ISIC-Archive-Downloader
ISIC-Archive-Downloader copied to clipboard
Download k samples of each class
Right now if you wanted to download k samples of each class (malignant and benign) you would have to manually download the malignants first
python download_archive.py --num-images k --filter malignant
And then in a separate directory download the benigns
python download_archive.py --num-images k --filter benign
Otherwise you'd overwrite some of the images. And because some images will have the same filenames, you have to do some preprocessing to rename them all consistently before merging them together.
It would be nice if the script was able to do this in one go.
I quickly realized you can achieve this by doing something like
python download_archive.py --num-images k --filter malignant
python download_archive.py --num-images k --filter benign --offset k
So maybe you can add this to the documentation? I'm sure it's a fairly common use case, because it's very important that classes are balanced in classification problems.

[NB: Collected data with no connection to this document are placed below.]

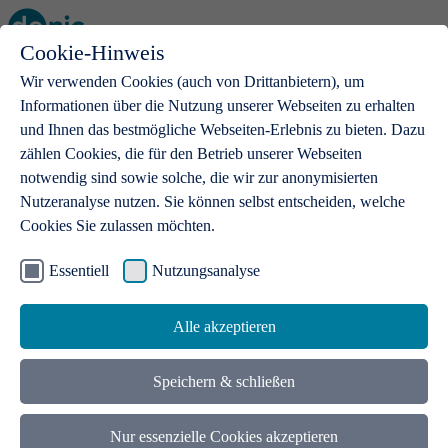
Cookie-Hinweis
Open main menu
Wir verwenden Cookies (auch von Drittanbietern), um
Informationen über die Nutzung unserer Webseiten zu erhalten
und Ihnen das bestmögliche Webseiten-Erlebnis zu bieten. Dazu
zählen Cookies, die für den Betrieb unserer Webseiten
notwendig sind sowie solche, die wir zur anonymisierten
Produkte
Nutzeranalyse nutzen. Sie können selbst entscheiden, welche
Cookies Sie zulassen möchten.
.de-Domains
Mit einer .de-Domain erhalten Ideen eine Bühne
Essentiell
Nutzungsanalyse
Alle akzeptieren
Speichern & schließen
Nur essenzielle Cookies akzeptieren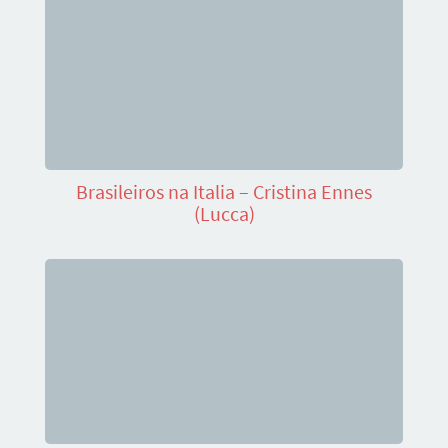
Brasileiros na Italia – Cristina Ennes
(Lucca)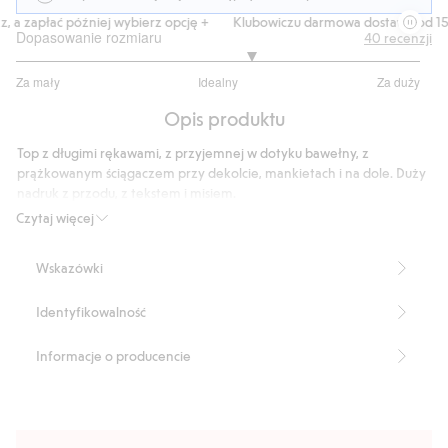
a zapłać później wybierz opcję +
Klubowiczu darmowa dostawa od 150 
Dopasowanie rozmiaru
40
recenzji
3.32258064516129
Za mały
Idealny
Za duży
na
Na
5
Opis produktu
podstawie
31
Top z długimi rękawami, z przyjemnej w dotyku bawełny, z
głosów
prążkowanym ściągaczem przy dekolcie, mankietach i na dole. Duży
nadruk z przodu, z tekstem i misiem.
Numer artykułu
:
511899
Czytaj więcej
Wskazówki
Identyfikowalność
Informacje o producencie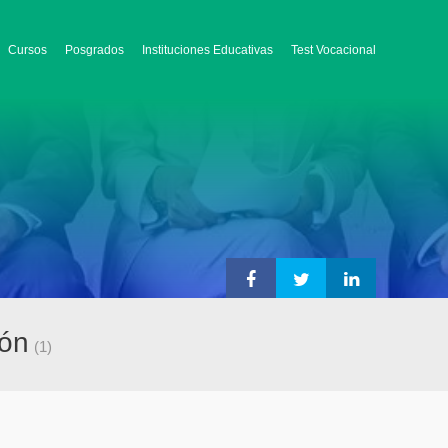
Cursos
Posgrados
Instituciones Educativas
Test Vocacional
cón
(1)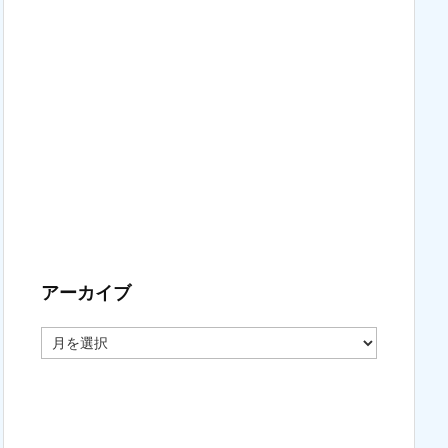
アーカイブ
ア
ー
カ
イ
ブ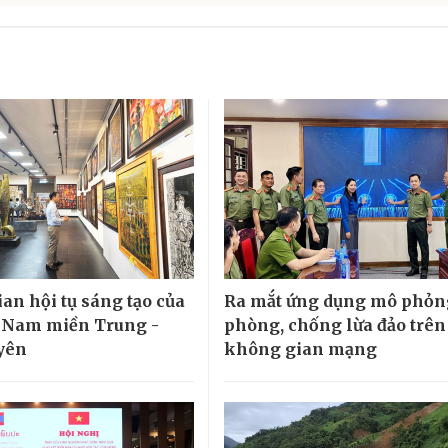
an hội tụ sáng tạo của
Ra mắt ứng dụng mô phỏn
 Nam miền Trung -
phòng, chống lừa đảo trên
yên
không gian mạng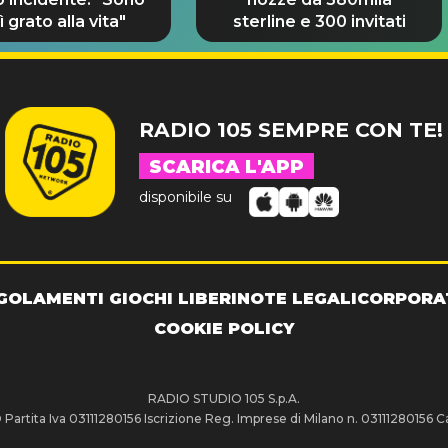
 grato alla vita"
sterline e 300 invitati
RADIO 105 SEMPRE CON TE!
SCARICA L'APP
disponibile su
GOLAMENTI GIOCHI LIBERI
NOTE LEGALI
CORPORA
COOKIE POLICY
RADIO STUDIO 105 S.p.A.
artita Iva 03111280156 Iscrizione Reg. Imprese di Milano n. 03111280156 Ca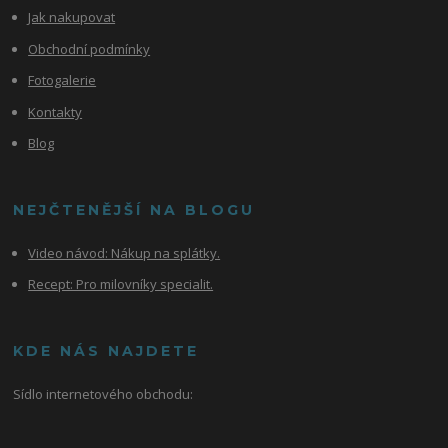
Jak nakupovat
Obchodní podmínky
Fotogalerie
Kontakty
Blog
NEJČTENĚJŠÍ NA BLOGU
Video návod:
Nákup na splátky.
Recept: Pro milovníky specialit.
KDE NÁS NAJDETE
Sídlo internetového obchodu: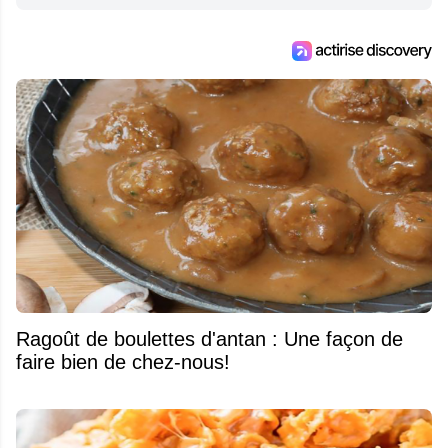
Ragoût de boulettes d'antan : Une façon de
faire bien de chez-nous!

Turns out the above does not work because of what I initially explained (which is also similar to the problem in #22). Some of the samples of the first downloaded class will be overwritten by the second. I had to download them to separate folders and carefully rename the sample's filenames so as to effectively merge the data.
If we change how the filenames are chosen, we can kill two birds with one stone.
I think that currently the names that the script gives the files are the same names they have in the website. Therefore different files should have different names, even via separate script runs.
Can you show an example for a scenario where two different files are given the same name?